British cryptocurrency exchange Lykke suffered a major setback with a loss of $22 million in a cyberattack, prompting the abrupt halt of trading operations on June 10. The security breach, which occurred last week, forced the exchange to suspend trading and withdrawals to prevent further damage.
In an official statement, Lykke confirmed the cyberattack and disclosed that they had identified the IP address of the perpetrator, initiating an investigation into the incident. Prior to this announcement, on-chain investigator SomaXBT had already raised concerns about the breach, revealing that hackers made off with 158 BTC and 2,161 ETH totaling $19.5 million. MetaMask developer Taylor Monahan later confirmed that the total stolen assets amounted to $22.4 million.
Further investigation revealed that the hacker laundered the stolen Ether by converting them to DAI, an algorithmic stablecoin, issued by MakerDAO, and transferred the Bitcoins to multiple wallets. This tactic is commonly used by hackers to obfuscate the source of the stolen funds.

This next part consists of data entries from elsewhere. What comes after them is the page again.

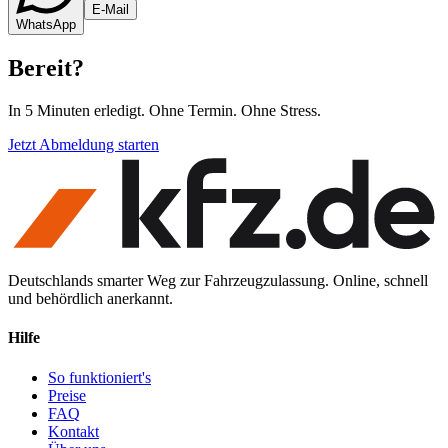
E-Mail
WhatsApp
Bereit
?
In 5 Minuten erledigt. Ohne Termin. Ohne Stress.
Jetzt Abmeldung starten
Deutschlands smarter Weg zur Fahrzeugzulassung. Online, schnell
und behördlich anerkannt.
Hilfe
So funktioniert's
Preise
FAQ
Kontakt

The cyberattack on Lykke came on the heels of a warning issued by the UK’s Financial Conduct Authority (FCA) against the exchange for promoting unauthorized financial services. The FCA cautioned UK investors to exercise caution when dealing with Lykke, as the exchange was unregistered, leaving investors without the protection of the Financial Services Compensation Scheme (FSCS) and the ability to file complaints with the Financial Ombudsman Service.
The incident at Lykke is just one in a series of security breaches that have plagued the cryptocurrency industry in recent weeks. Following the DMM Bitcoin hack on May 31, where cybercriminals stole 4,502.9 BTC ($320 million), the industry has been on high alert. Despite efforts by the Japanese exchange to raise funds for compensation, the hack remains one of the largest in the history of crypto exchanges, highlighting the ongoing vulnerabilities within the sector.
The total value of stolen crypto assets in 2024 has already exceeded $600 million, surpassing the figures from the previous year. This alarming trend underscores the urgent need for heightened security measures within the industry to protect investors and prevent further cyberattacks.